-- Task inputs follows --
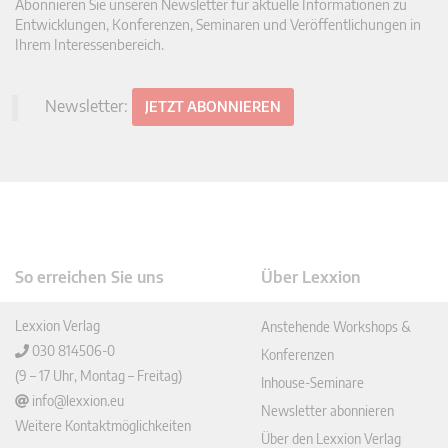
Abonnieren Sie unseren Newsletter für aktuelle Informationen zu
Entwicklungen, Konferenzen, Seminaren und Veröffentlichungen in
Ihrem Interessenbereich.
Newsletter:
JETZT ABONNIEREN
So erreichen Sie uns
Über Lexxion
Lexxion Verlag
Anstehende Workshops &
030 814506-0
Konferenzen
(9 – 17 Uhr, Montag – Freitag)
Inhouse-Seminare
info@lexxion.eu
Newsletter abonnieren
Weitere Kontaktmöglichkeiten
Über den Lexxion Verlag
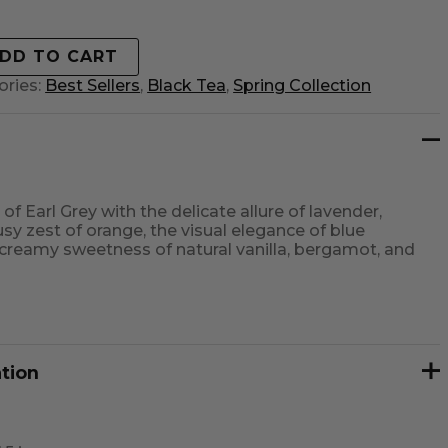
DD TO CART
ories:
Best Sellers
,
Black Tea
,
Spring Collection
of Earl Grey with the delicate allure of lavender,
sy zest of orange, the visual elegance of blue
 creamy sweetness of natural vanilla, bergamot, and
ation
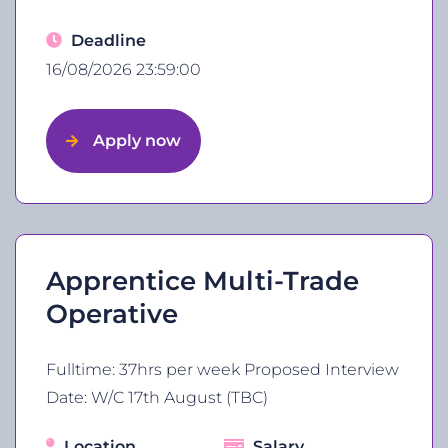
Deadline
16/08/2026 23:59:00
Apply now
Apprentice Multi-Trade
Operative
Fulltime: 37hrs per week Proposed Interview
Date: W/C 17th August (TBC)
Location
Salary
-- Task inputs concluded --
## Work order
Reproduce the text read from every item above, line for line and unchanged, and leave the pictures out of your answer.

## Output for this task
Abonnieren Sie unseren Newsletter für aktuelle Informationen zu
Entwicklungen, Konferenzen, Seminaren und Veröffentlichungen in
Ihrem Interessenbereich.
Newsletter:
JETZT ABONNIEREN
So erreichen Sie uns
Über Lexxion
Lexxion Verlag
Anstehende Workshops &
030 814506-0
Konferenzen
(9 – 17 Uhr, Montag – Freitag)
Inhouse-Seminare
info@lexxion.eu
Newsletter abonnieren
Weitere Kontaktmöglichkeiten
Über den Lexxion Verlag
DD TO CART
ories:
Best Sellers
,
Black Tea
,
Spring Collection
of Earl Grey with the delicate allure of lavender,
sy zest of orange, the visual elegance of blue
 creamy sweetness of natural vanilla, bergamot, and
ation
Deadline
16/08/2026 23:59:00
Apply now
Apprentice Multi-Trade
Operative
Fulltime: 37hrs per week Proposed Interview
Date: W/C 17th August (TBC)
Location
Salary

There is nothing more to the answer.